Jonah has set up camp east of the walls of Nineveh after delivering his prophecy. He sets up a booth there, waiting to see what comes of the city. The sun is fierce, and Jonah grows deeply uncomfortable, praying for death. So, God provides a kikayon--a gourd or shade plant--that eases Jonah's discomfort. The next day, though, God also provides a worm that kills the plant, and Jonah again grows desperate in the heat.

And so it is in the end that God delivers the book's ultimate message, which communicates a sense of mercy over punishing justice. "You cared about the plant, which you did not work for and which you did not grow, which appeared overnight and perished overnight. And should not I care about Nineveh, that great city, in which there are more than a hundred and twenty thousand persons who do not yet know their right hand from their left, and many beasts as well!" (Jonah 4:10-11, NJPS). Until the final two verses of the book, God only speaks to Jonah twice, instructing him with almost identical words to go to Nineveh.

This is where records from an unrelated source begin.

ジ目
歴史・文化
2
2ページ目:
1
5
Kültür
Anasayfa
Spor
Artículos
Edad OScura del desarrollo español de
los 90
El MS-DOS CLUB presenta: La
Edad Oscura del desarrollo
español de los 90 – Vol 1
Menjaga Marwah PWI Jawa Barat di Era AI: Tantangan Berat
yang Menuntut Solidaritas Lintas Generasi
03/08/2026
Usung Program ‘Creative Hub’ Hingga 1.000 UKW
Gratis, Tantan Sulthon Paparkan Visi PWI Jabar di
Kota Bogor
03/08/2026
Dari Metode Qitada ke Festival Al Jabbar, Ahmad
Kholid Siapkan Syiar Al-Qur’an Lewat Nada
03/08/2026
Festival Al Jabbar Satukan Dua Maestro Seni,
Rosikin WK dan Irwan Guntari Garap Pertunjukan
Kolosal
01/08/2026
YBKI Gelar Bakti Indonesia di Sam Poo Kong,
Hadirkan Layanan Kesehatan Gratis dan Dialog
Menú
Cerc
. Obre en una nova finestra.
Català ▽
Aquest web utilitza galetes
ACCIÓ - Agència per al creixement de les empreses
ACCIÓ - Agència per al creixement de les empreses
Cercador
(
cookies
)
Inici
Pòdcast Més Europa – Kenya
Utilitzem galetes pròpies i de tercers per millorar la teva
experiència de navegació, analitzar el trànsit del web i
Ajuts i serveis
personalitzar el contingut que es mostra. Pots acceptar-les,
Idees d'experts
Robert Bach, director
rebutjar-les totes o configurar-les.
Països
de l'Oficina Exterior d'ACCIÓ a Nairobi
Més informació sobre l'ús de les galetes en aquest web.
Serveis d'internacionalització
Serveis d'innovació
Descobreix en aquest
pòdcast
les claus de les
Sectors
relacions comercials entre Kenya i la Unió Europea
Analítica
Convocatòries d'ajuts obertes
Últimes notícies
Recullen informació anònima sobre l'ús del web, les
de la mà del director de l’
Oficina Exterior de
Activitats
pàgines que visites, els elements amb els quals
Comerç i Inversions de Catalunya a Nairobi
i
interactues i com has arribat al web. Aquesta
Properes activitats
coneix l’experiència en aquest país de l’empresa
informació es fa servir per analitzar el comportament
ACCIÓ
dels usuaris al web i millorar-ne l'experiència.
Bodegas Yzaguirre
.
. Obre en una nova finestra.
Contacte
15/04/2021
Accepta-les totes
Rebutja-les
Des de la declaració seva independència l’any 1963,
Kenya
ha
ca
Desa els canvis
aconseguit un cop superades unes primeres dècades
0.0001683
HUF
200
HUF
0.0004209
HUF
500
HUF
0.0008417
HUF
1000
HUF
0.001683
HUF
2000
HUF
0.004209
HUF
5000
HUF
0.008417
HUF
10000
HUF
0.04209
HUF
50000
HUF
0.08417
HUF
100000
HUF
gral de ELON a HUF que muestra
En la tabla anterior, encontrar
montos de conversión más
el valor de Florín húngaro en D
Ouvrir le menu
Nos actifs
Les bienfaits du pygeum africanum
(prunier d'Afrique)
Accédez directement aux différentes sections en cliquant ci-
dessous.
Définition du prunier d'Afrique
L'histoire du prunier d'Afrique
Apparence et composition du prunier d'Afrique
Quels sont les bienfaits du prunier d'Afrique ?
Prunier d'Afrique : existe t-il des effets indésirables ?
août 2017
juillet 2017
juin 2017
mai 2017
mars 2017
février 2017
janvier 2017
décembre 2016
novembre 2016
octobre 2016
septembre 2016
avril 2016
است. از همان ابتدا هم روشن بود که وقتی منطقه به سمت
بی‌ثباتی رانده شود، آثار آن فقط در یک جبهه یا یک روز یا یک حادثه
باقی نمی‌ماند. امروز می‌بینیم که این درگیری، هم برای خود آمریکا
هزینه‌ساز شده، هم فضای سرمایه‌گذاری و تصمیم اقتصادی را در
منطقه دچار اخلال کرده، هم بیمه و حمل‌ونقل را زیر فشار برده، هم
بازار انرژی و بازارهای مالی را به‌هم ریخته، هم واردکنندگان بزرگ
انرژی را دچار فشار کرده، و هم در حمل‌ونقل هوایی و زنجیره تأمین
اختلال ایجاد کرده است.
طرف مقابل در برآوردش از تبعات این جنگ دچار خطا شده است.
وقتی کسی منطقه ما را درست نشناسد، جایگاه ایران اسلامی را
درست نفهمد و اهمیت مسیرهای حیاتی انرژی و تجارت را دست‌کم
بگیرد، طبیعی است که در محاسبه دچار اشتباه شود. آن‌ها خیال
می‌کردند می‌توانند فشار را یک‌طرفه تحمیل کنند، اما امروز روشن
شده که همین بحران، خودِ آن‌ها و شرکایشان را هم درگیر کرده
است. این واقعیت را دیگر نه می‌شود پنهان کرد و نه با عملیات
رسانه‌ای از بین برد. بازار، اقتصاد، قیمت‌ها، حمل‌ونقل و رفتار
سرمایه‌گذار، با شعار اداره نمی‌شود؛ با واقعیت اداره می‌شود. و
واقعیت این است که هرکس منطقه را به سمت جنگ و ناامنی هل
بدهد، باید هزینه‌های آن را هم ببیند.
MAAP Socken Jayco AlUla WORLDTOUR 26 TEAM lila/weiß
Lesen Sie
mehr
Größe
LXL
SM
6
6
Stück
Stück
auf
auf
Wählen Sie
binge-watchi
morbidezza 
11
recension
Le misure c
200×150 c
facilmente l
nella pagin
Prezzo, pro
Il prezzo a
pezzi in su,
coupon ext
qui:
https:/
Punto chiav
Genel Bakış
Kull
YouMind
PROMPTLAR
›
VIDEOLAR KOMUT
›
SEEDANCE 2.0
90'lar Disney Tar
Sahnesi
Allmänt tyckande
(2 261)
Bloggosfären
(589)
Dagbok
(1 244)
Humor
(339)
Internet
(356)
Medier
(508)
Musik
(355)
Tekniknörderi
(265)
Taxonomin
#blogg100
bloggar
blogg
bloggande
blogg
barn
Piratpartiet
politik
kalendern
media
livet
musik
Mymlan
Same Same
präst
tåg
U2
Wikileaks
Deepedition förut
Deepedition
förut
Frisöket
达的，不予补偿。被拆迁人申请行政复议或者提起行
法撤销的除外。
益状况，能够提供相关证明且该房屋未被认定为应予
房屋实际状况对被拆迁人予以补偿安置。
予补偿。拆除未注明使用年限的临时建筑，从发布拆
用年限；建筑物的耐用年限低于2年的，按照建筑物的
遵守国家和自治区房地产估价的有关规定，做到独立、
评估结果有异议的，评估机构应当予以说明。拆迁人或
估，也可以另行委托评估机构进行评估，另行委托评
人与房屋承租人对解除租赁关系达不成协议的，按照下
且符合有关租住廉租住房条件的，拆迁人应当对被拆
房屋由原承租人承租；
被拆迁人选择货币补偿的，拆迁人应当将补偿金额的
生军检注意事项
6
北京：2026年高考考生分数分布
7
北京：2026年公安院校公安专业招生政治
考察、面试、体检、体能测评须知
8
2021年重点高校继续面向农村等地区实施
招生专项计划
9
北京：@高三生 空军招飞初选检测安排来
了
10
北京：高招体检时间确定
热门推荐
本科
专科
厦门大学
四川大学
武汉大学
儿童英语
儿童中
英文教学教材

Now, God speaks to Jonah to offer a moral for him and us.

Had Jonah not run in the other direction, there would have been no need for the sailors. If the storm had not come, Jonah would have never been heaved overboard and swallowed by the whale. Were he not given the time to sit in the whale's stomach, Jonah would have never had the second chance to go to Nineveh. Each chapter builds toward the final verses, in which God speaks enigmatically.

Yet, reading the story backward, God's intent becomes more evident. God seems to say, I care about the city of Nineveh. I have cultivated it, like a gardener cultivates a plant for shade, helping its people grow it into a significant--albeit imperfect--place. At first, I may have wanted to destroy it, but now seeing how they've changed, I realize I too must change. I care for those people. That is why God sent Jonah to the city, to deliver a message that enables God to be merciful and kind, rather than wrathful and destructive.

It is the final verses we should put first, especially when reading the book to reinforce what we are attempting to do on Yom Kippur. God is the model for teshuvah in the story of Jonah. God has impulses toward destruction, which have been on display since Noah. Jonah is upset because he embodies the expectation that God's justice will come in the form of destruction. But Jonah says it himself, "I know that You are a compassionate and gracious God, slow to anger, abounding in kindness, renouncing punishment" (Jonah 4:2, NJPS). The message is that God can transform. God can change to do the caring thing rather than the punishing thing. And we--especially at a time of repentance--should strive to do the same.

As we'll see, He has a lot more growing up to do.  But He gets there.